The California Water System
California’s economy and culture have always been shaped by the abundance or scarcity of water.
The Golden State’s economy, agricultural production, and population have grown to number one in the nation, largely in pace with the development of its water resources.
California receives 75 percent of its rain and snow in the watersheds north of Sacramento. However, 80 percent of California’s water demand comes from the southern 2/3 of the state.
As people flocked to the mild climate and agricultural richness of southern California in the late 1800s and early 1900s, it was quickly apparent that the region’s water supply wouldn’t support the swelling population. Several water projects were built to import the precious resource to Southern California and the Central Valley.
Central Valley Project
In the 1930s, the federal government got involved, building the Central Valley Project (CVP) to support the arid but fertile Central Valley and its agricultural economy. Built by the U.S. Bureau of Reclamation, the CVP transports water from Lake Shasta in the north to Bakersfield in the southern San Joaquin Valley.
State Water Project
California’s State Water Project (SWP) was constructed in the 1960s and 1970s to supply water to more than 25 million people and about a million acres of farmland. Planned, constructed,and operated by DWR, it is one of the world’s most extensive systems of dams, reservoirs, power plants, pumping plants and aqueducts and remains key to California’s economy. The Edmonston Pumping Plant, south of the Tehachapi Mountains, pumps water 1,926 feet up and over the ridge into Southern California, making it the world’s tallest water lift.

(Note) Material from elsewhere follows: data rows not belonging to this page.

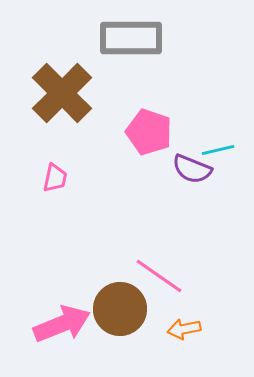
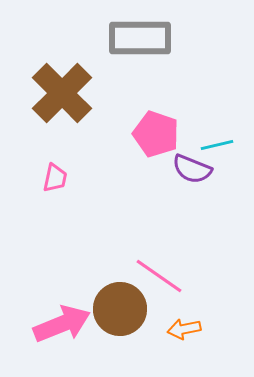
gray rectangle: moved 9 px right
pink pentagon: moved 7 px right, 2 px down
cyan line: moved 1 px left, 5 px up
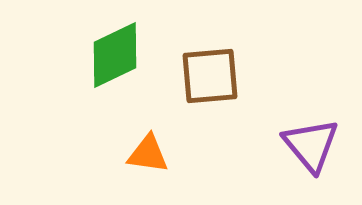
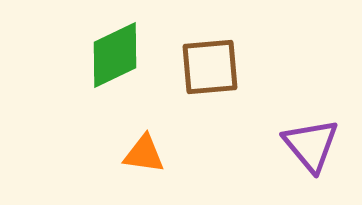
brown square: moved 9 px up
orange triangle: moved 4 px left
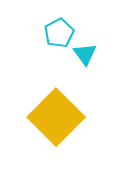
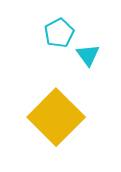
cyan triangle: moved 3 px right, 1 px down
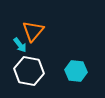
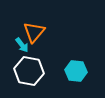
orange triangle: moved 1 px right, 1 px down
cyan arrow: moved 2 px right
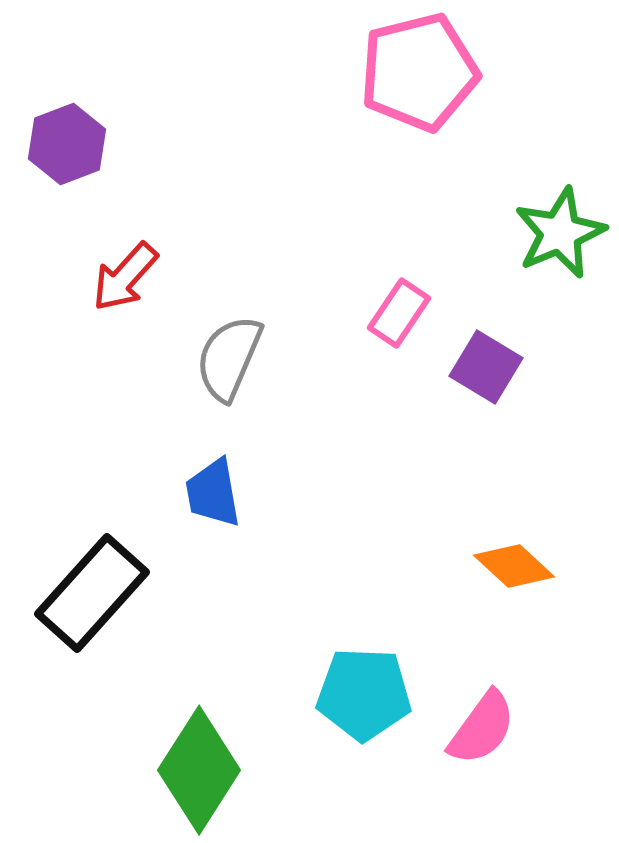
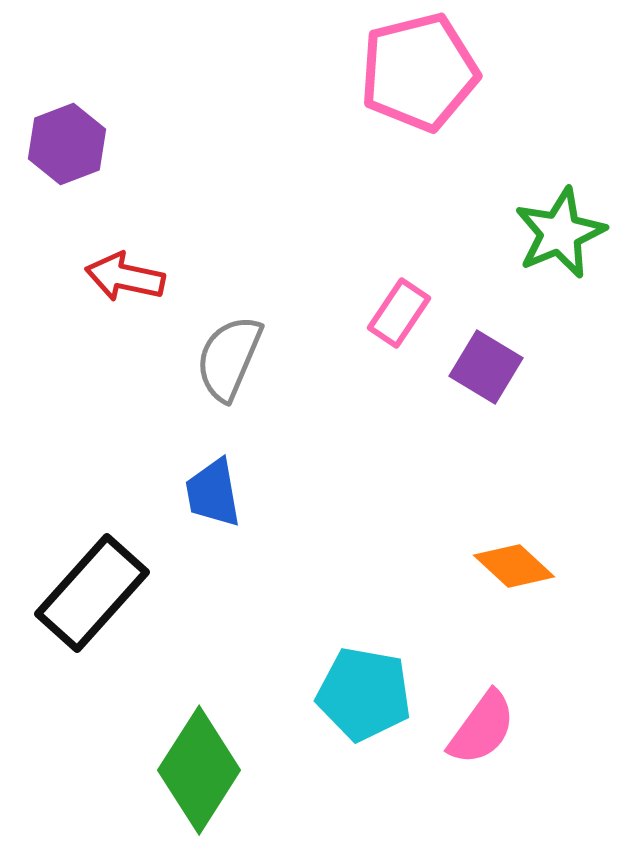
red arrow: rotated 60 degrees clockwise
cyan pentagon: rotated 8 degrees clockwise
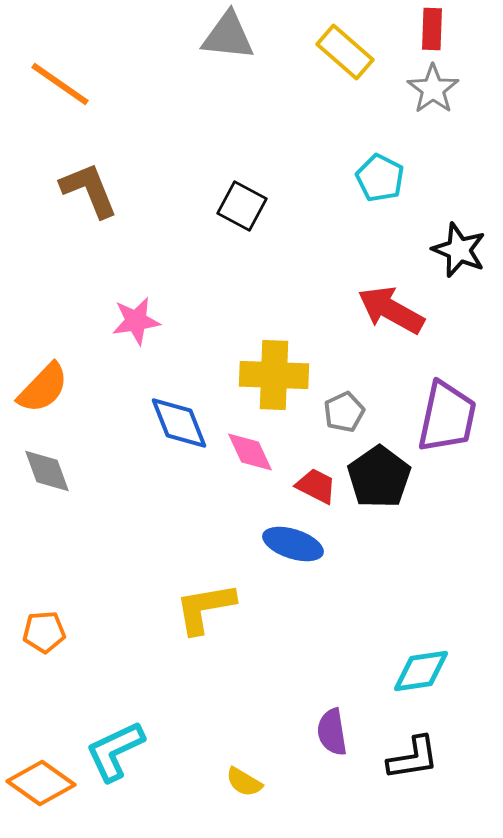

The Colorado Aqueduct, built in the 1930s, transports water from the Colorado River to Southern California. It's operated by the Metropolitan Water District of Southern California (MWD) and is the region’s primary source of drinking water.
Features & Considerations
At the heart of California’s water system is the Sacramento-San Joaquin Delta. It's a natural feature of California’s hydrology, where the state’s two mighty rivers join and find their way to sea. It is also the export pool of the SWP, pumping water to millions of people in the San Francisco Bay Area, San Joaquin Valley, Central Coast, and Southern California.
In addition to supplying water to farms, cities, and industry, the SWP provides flood control, recreational opportunities, and water for fish and wildlife. The SWP’s water storage facilities provide year-round recreation opportunities for communities and tourists. Lake Oroville, the SWP’s largest reservoir, was originally built in response to the Yuba City flood of 1955. It serves a critical function to prevent catastrophic flood damage in exceptionally rainy years.
California’s heavily engineered water system is blamed by many for declining fish populations, yet simultaneously praised by others for timely releases of cool water to sustain salmon, steelhead and other species. CVP and SWP pumps in the Delta operate under State and federal guidelines to reduce their effects on sensitive fish species. California continues to modernize its water system to increase water supply reliability while reducing impacts to wildlife and the state’s natural environment.
California has many competing needs for water. Cities, farms, and fish have been pitted against each other for more than a century in a 3-way tug-of-war for a sustainable supply of water. Sustainable groundwater management has been given a high priority as aquifers continue to be over pumped in many areas, particularly during dry periods when surface water to sustain agricultural yields is in short supply.
In order to maintain a reliable water supply, we must invest in our water system’s infrastructure. Infrastructure includes the aqueduct, canals, dams, spillways, reservoirs, levees, pumping plants, and more. Much of our infrastructure is aging and needs to be bolstered or reconstructed. New infrastructure plans are designed to ensure a reliable and sustainable water supply that supports our economy and our environment.